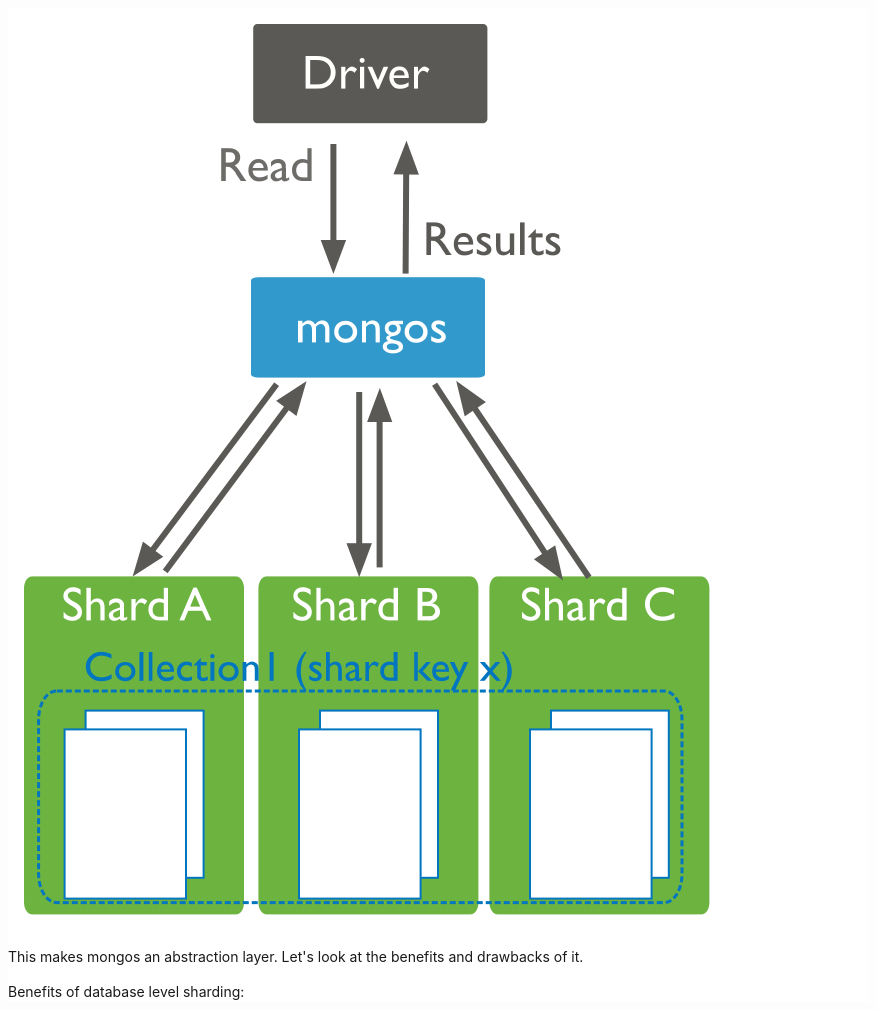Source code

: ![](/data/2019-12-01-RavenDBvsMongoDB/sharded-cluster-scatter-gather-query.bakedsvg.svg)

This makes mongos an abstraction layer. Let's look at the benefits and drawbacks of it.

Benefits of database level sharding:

--

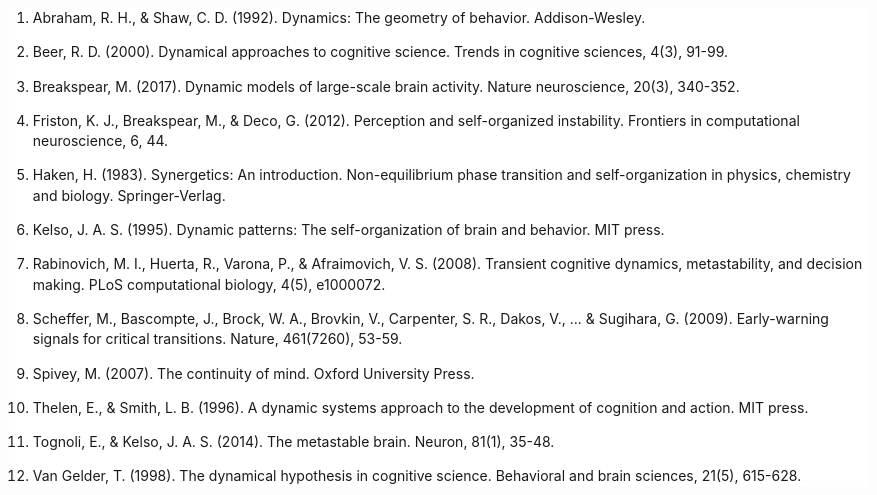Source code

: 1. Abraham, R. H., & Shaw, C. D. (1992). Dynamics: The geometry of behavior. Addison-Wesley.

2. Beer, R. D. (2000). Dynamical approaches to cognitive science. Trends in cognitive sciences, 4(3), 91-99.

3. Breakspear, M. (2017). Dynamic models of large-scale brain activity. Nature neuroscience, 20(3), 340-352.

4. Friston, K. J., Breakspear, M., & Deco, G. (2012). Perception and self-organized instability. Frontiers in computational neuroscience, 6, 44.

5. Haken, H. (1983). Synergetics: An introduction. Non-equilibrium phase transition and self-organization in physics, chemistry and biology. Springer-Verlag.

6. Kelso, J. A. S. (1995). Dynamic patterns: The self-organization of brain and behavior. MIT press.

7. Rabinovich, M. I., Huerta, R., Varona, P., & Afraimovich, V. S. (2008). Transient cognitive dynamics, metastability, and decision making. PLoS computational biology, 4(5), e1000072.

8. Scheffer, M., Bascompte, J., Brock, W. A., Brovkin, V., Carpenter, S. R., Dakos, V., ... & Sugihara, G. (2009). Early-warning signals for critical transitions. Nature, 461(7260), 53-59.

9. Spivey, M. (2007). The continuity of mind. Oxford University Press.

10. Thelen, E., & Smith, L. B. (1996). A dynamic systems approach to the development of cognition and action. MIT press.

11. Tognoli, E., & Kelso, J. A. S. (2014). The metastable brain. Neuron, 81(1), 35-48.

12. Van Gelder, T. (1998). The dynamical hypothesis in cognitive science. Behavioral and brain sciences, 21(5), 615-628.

▶ **WORK ITEM**
Write out exactly the lines above between the line with "8. Scheffer, M., Bascompte, J., Brock, W." and the line with "12. Van Gelder, T.", inclusive, and nothing beyond them.

▶ **EXPECTED ANSWER**
8. Scheffer, M., Bascompte, J., Brock, W. A., Brovkin, V., Carpenter, S. R., Dakos, V., ... & Sugihara, G. (2009). Early-warning signals for critical transitions. Nature, 461(7260), 53-59.

9. Spivey, M. (2007). The continuity of mind. Oxford University Press.

10. Thelen, E., & Smith, L. B. (1996). A dynamic systems approach to the development of cognition and action. MIT press.

11. Tognoli, E., & Kelso, J. A. S. (2014). The metastable brain. Neuron, 81(1), 35-48.

12. Van Gelder, T. (1998). The dynamical hypothesis in cognitive science. Behavioral and brain sciences, 21(5), 615-628.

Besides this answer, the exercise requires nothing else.